Volver sobre mis pasos es un libro que me pide mucha gente. La primera edición se agotó, la segunda (2018, de Ediciones Unión y Ediciones Icaic) fue mucho más amplia y en ella tuve la valiosa colaboración del crítico Juan Antonio García Borrero, quien me ayudó a completar información que no aparece en la propuesta inicial: personas que nunca pude averiguar quiénes eran (no me refiero a los destinatarios) y que se mencionan en las cartas. Pero lo más importante es que siempre ha sido formidable la acogida de Volver sobre mis pasos.

—¿Un documental como Titón: de La Habana a Guantanamera (2008) nos puedes hacer pensar que te interesa la dirección?

—No me atrevo con la dirección de ficción, que es la que me gustaría hacer; me da mucho miedo, y siento un respeto enorme. No puede ser de otro modo cuando has tenido a tu lado a un hombre de la inmensidad profesional y humana de Titón, quien siempre trabajó tan duro y tan de corazón.

[QUÉ DEBES HACER]
1. Por favor, reproduce textualmente el pasaje de la entrevista que va desde "Volver sobre mis pasos es" hasta "interesa la dirección?", ambos incluidos.
2. Según la entrevista, ¿qué editoriales publicaron la segunda edición de Volver sobre mis pasos?

(Datos almacenados)
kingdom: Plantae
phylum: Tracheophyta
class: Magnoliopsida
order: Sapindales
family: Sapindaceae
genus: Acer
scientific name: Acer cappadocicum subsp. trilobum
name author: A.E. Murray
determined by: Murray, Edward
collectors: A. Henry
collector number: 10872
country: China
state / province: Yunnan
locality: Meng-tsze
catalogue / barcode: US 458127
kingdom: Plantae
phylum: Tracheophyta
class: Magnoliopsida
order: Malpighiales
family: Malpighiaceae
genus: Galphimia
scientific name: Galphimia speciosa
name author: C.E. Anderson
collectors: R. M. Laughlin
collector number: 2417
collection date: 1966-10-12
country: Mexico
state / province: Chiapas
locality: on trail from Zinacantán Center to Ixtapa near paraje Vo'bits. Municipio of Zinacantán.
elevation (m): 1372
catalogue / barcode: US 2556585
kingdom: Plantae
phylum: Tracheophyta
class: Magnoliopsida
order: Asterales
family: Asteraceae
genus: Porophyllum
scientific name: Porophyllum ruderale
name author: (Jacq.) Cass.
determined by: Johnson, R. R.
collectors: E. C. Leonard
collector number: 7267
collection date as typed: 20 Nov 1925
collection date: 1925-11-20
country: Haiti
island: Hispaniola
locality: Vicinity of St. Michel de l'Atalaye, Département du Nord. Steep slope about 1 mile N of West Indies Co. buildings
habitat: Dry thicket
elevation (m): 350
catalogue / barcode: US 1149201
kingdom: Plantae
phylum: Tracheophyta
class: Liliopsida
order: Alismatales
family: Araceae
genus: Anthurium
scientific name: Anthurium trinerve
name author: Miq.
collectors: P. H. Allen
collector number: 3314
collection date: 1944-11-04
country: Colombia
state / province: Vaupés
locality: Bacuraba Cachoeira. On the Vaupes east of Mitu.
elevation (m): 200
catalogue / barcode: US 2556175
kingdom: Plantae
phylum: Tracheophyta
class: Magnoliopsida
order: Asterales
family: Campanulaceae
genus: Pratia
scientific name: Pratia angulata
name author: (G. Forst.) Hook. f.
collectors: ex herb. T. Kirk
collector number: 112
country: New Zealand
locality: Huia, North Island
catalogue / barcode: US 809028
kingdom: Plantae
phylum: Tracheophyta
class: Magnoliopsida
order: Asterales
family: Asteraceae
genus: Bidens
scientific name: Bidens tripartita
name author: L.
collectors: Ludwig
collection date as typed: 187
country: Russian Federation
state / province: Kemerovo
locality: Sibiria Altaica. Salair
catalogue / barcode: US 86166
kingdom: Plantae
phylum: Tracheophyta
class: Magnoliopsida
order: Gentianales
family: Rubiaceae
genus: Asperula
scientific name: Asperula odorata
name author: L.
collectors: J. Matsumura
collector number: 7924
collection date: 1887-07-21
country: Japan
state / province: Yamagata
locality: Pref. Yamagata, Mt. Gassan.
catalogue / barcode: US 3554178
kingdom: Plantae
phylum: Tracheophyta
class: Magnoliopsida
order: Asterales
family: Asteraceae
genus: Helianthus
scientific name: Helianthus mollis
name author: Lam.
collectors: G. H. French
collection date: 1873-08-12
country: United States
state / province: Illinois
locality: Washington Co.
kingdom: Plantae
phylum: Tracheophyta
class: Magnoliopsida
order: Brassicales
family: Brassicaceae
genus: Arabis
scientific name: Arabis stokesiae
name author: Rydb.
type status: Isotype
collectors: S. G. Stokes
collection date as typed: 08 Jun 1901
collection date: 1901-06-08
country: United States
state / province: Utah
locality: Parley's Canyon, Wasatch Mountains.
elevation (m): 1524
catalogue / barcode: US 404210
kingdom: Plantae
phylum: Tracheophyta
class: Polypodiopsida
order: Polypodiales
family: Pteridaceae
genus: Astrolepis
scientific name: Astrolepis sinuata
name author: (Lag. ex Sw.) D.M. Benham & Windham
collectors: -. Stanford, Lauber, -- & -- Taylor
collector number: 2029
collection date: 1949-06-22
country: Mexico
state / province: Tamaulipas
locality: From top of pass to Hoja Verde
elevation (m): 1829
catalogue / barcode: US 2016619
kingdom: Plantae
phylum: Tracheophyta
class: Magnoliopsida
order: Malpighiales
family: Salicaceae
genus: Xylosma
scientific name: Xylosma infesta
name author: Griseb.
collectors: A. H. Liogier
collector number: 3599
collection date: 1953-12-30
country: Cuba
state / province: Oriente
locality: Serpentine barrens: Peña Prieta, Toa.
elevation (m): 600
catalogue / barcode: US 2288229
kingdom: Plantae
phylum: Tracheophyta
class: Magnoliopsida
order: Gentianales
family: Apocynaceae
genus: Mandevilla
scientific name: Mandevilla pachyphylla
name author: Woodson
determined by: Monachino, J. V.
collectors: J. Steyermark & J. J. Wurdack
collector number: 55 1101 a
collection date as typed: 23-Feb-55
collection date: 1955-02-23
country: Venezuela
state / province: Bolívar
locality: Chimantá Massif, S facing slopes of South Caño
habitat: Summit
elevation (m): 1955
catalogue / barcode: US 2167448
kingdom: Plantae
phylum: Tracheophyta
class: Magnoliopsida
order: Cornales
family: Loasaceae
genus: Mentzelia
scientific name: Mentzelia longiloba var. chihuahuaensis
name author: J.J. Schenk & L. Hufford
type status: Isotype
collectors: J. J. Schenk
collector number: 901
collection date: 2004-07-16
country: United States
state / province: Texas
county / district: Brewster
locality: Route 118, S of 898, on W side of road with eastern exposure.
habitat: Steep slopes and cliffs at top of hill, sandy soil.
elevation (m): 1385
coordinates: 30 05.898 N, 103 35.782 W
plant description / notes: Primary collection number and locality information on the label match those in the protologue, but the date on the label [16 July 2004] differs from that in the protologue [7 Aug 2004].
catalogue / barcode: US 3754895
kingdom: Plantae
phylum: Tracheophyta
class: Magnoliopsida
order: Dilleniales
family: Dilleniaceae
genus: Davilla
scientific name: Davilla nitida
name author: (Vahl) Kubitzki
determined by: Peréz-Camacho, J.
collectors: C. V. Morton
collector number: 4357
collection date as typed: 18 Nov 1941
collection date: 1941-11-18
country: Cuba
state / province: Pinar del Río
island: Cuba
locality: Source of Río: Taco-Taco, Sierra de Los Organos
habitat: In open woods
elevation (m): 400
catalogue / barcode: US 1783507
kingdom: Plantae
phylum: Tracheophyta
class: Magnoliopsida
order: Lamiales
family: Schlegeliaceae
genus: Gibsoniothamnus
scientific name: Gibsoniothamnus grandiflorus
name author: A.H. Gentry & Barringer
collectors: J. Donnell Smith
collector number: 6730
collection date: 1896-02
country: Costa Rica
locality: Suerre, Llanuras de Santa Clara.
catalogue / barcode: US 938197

[RESPUESTAS POR TAREA]
1.
Volver sobre mis pasos es un libro que me pide mucha gente. La primera edición se agotó, la segunda (2018, de Ediciones Unión y Ediciones Icaic) fue mucho más amplia y en ella tuve la valiosa colaboración del crítico Juan Antonio García Borrero, quien me ayudó a completar información que no aparece en la propuesta inicial: personas que nunca pude averiguar quiénes eran (no me refiero a los destinatarios) y que se mencionan en las cartas. Pero lo más importante es que siempre ha sido formidable la acogida de Volver sobre mis pasos.

—¿Un documental como Titón: de La Habana a Guantanamera (2008) nos puedes hacer pensar que te interesa la dirección?

2. Ediciones Unión y Ediciones Icaic.